Recap Rome: Season 1, Episode 2 - How Titus Pullo Brought Down the Republic

This second episode is based on events that took place in 50 BC and 49 BC. Caesar's proconsulship in Gaul is about to expire, which would mean a loss of the office's immunity against prosecution by his political enemies. He had faced the same situation five years prior, but at that time his command had been extended with the help of his allies Pompey and Marcus Crassus. This time Caesar cannot count on his former allies, as Pompey has openly turned against him, and Crassus was killed in 53 BC. Caesar instead has to rely on Mark Antony for his political maneuvering: newly elected to the office of Tribune of the People (tribunus plebis), Mark Antony has veto power in the Roman Senate.

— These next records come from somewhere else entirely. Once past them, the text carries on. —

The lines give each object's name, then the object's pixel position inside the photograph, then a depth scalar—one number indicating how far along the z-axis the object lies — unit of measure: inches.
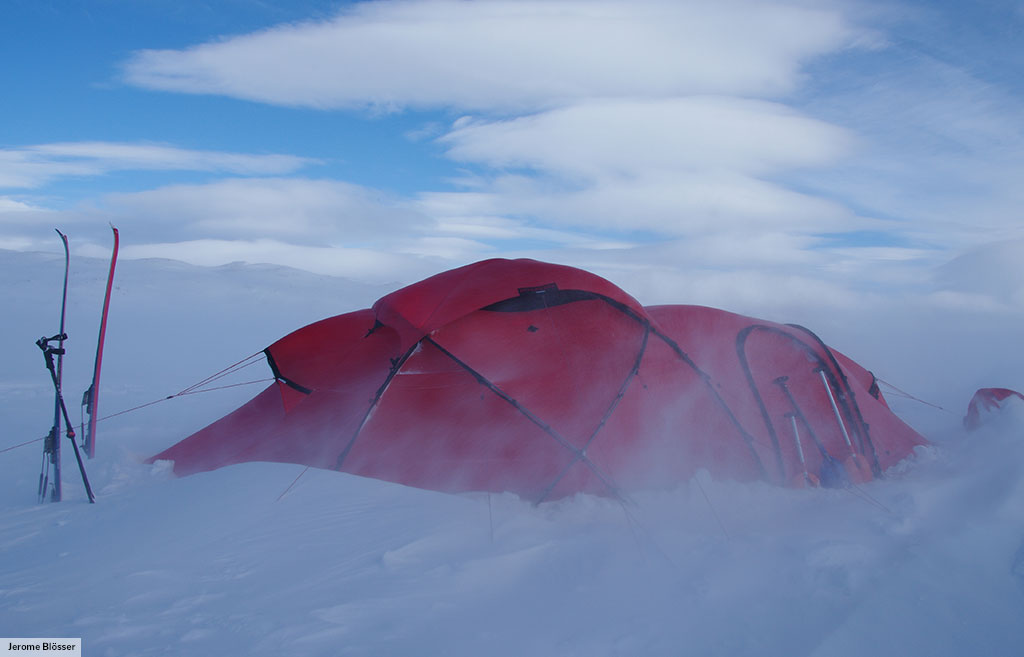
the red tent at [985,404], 251.6
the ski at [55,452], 194.4
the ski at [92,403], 230.1
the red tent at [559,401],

Meanwhile, Lucius Vorenus, now a first spear centurion (centurio primi pili), and Pullo return to Rome. After dropping off Gaius Octavian, Vorenus returns to his wife, whom he hasn't seen in eight years since he left for Gaul, only to find her holding a fairly new baby in her arms. When Vorenus asks her whose child it is, she tells him it is his grandson by his eldest daughter who has just newly turned 14. Meanwhile, Pullo returns to prostitution and gambling. He's already lost most of his money in a gambling den full of Pompey's supporters when he discovers that he is being cheated by one of his opponents. He stabs the man through the throat, but is injured in the fight that breaks out. Pullo manages to drag himself to Vorenus's home, where he receives trepanation (courtesy of Vorenus) from a Greek doctor.

Caesar's political enemies, led by Pompey, plan to pass a motion in the Senate that would set an ultimatum for Caesar to surrender his command, or be declared a public enemy. Pompey enlists the help of Cato the Younger, Metellus Scipio (Pompey's new father-in-law), and of the reluctant Cicero. Pompey wants the motion to pass by a large majority, so that Caesar would see that he is isolated and has no political supporters. On the other hand, Pompey also expects the motion to be vetoed by Caesar's ally Mark Antony, in which case the blame for any subsequent escalation would rest with Caesar. However, a brawl erupts on the Senate floor and Mark Antony's veto is not recorded, nor is the session formally adjourned. Pompey is taken by surprise, and arranges for the Senate session to be continued the next day so that the tribune's veto can be recorded. He also gives orders to his minions that Mark Antony must not be harmed in any way.

Not knowing of Pompey's orders and feeling threatened because of his association with Caesar, Mark Antony calls on the soldiers from Caesar's 13th Legion (Legio XIII), including Vorenus and Pullo, for protection. With Vorenus and Pullo walking beside him, Mark Antony makes his way to the Forum in order to properly record his veto in the Senate. Just as they are marching through a throng of Pompey's supporters, a friend of the gambler Pullo killed in the gambling den fight lunges from the crowd with a knife and attacks Pullo. Though the assailant is cut down swiftly, both sides believe that Mark Antony was the intended victim and a bloody fight erupts between the two mobs, just as Pompey emerges from the Senate House. Vorenus and Pullo escape with Antony, though the former is wounded and barely survives the return to Caesar's 13th Legion in Cisalpine Gaul (northern Italy).

Upon hearing the news, Caesar marches his army south toward Rome, marking the beginning of the civil war. Caesar crosses the Rubicon River with the remainder of his army in January, 49 BC. As the news is cried throughout the city, Niobe suckles the baby, indicating that it is really hers.